The Pride of Table Mountain’s name, however, is less local. Swedish botanist, Peter Jonas Bergius bestowed the flower with its name in 1767 and was inspired by Swedish mythology.

Disa is the heroine of a legendary Swedish saga documented in 1555 by Olaus Magnus. According to legend, Disa was incredibly wise and she used her wit to thwart a democide.

As the story goes, the god-king Freyr ruled Sweden and there was a famine. Freyr’s rule was a peaceful time and the population grew steadily until the country could no longer support that many people.

Queen Disa as imagined by Johan Sylvius in the 1680s

Freyr and his chieftains decided that the only solution to overpopulation was to cull all the elderly, sickly and handicapped people in the kingdom – they would be sacrificed to Odin.

Disa was highborn – the daughter of the chieftain Sigsten of Venngarn in Uppland – and disagreed with this decision. She mocked the king and chieftains, saying that she had wiser words of advice.

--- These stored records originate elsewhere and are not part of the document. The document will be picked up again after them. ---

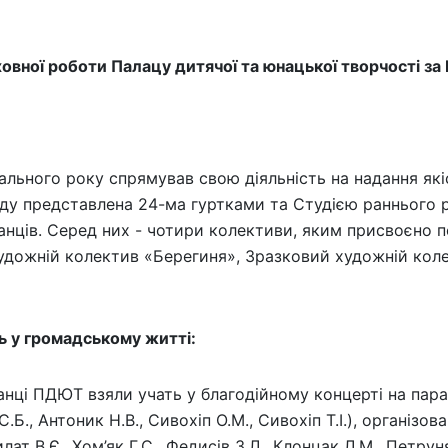
вної роботи Палацу дитячої та юнацької творчості за І
льного року спрямував свою діяльність на надання якіс
у представлена 24-ма гуртками та Студією раннього р
нців. Серед них - чотири колективи, яким присвоєно п
художній колектив «Берегиня», Зразковий художній кол
ь у громадському житті:
ванці ПДЮТ взяли учать у благодійному концерті на пара
.Б., Антоник Н.В., Сивохіп О.М., Сивохіп Т.І.), організ
ат В.Є., Хом’як Г.С., Федисів З.Л., Клонцак Л.М., Петруняк 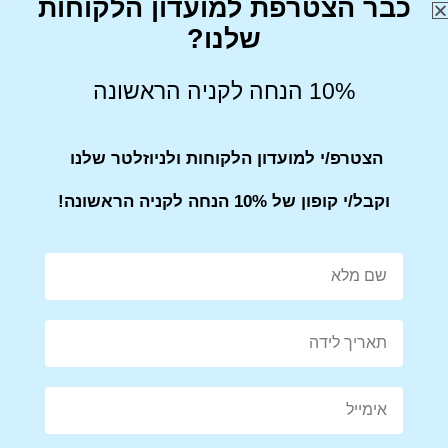
כבר הצטרפת למועדון הלקוחות
שלנו?
10% הנחה לקניה הראשונה
Share on Facebook
Tweet This Product
הצטרפ/י למועדון הלקוחות ולניוזלטר שלנו
וקבל/י קופון של 10% הנחה לקניה הראשונה!
Mail This Product
Pin This Product
מוצרים קשורים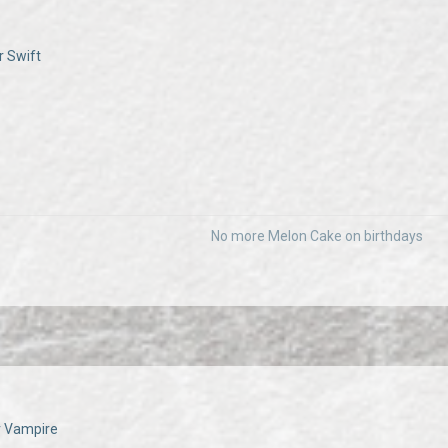
r Swift
No more Melon Cake on birthdays
er Vampire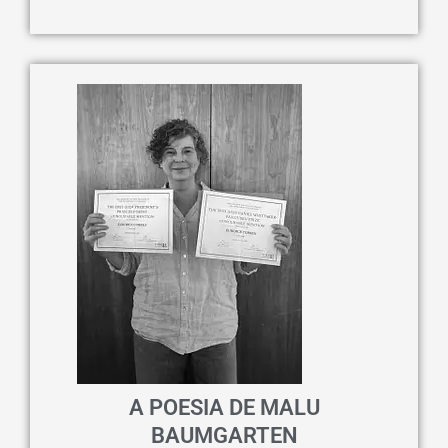
A POESIA DE MALU
BAUMGARTEN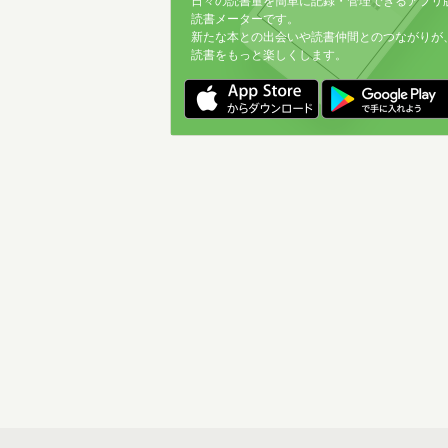
日々の読書量を簡単に記録・管理できるアプリ
読書メーターです。
新たな本との出会いや読書仲間とのつながりが
読書をもっと楽しくします。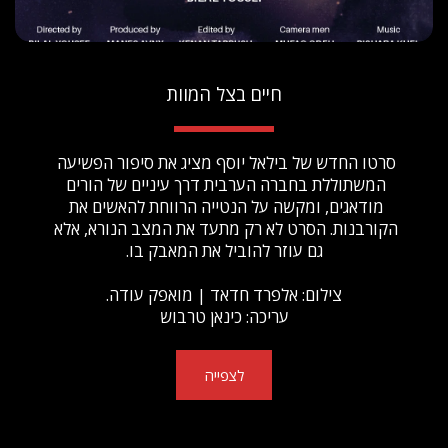
חיים בצל המוות
סרטו החדש של בילאל יוסף מציג את סיפור הפשיעה 
המשתוללת בחברה הערבית דרך עיניים של הורים 
מודאגים, ומקשה על הנטייה הרווחת להאשים את 
הקורבנות. הסרט לא רק מתעד את המצב הנורא, אלא 
גם עוזר להוביל את המאבק בו.
צילום: אלפרד חדאד | מואפק עודה.
עריכה: כינאן טרבוש
לצפייה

Upon hearing this, Freyr decided to test her wits. He asked Disa to visit him but there was a catch. She could not complete the journey by foot, by horse, in a wagon nor in a boat. She also could not visit him either dressed or undressed and the time was not supposed to be within a year nor within a month and neither during daytime or nighttime; and neither when the moon was waxing nor waning.

Somehow, Disa passed the test. She harnessed two young men to a sled and she had a billygoat by the sled with one leg over the goat and the other in the sled, she made the journey.

For clothing, she wore a net and to beat the time constraints imposed by the king she arrived during full moon at dusk on the third day after Yule. All the months had 30 days and the last month was coming to an end, as well as the year.

Having passed the King’s test, the planned culling was cancelled and the new queen Disa declared that a part of the population was to leave Sweden. This would be determined by a drawing of lots.


1844 plate by Walter Hood Fitch from Curtis’s Botanical Magazine

The botanist, Carl Peter Thunberg, derived the name of the Disa genus of orchids from this legend. The dorsal sepal of some of the Disa orchids is reminiscent of the fishnet that Disa appeared before King Freyhr in.

The famous red flower grows near waterfalls, streams and seeps in the mountains. They bloom during the summer months from December to March, according to the South African National Biodiversity Institute (SANBI). Their peak flowering period is in mid-February.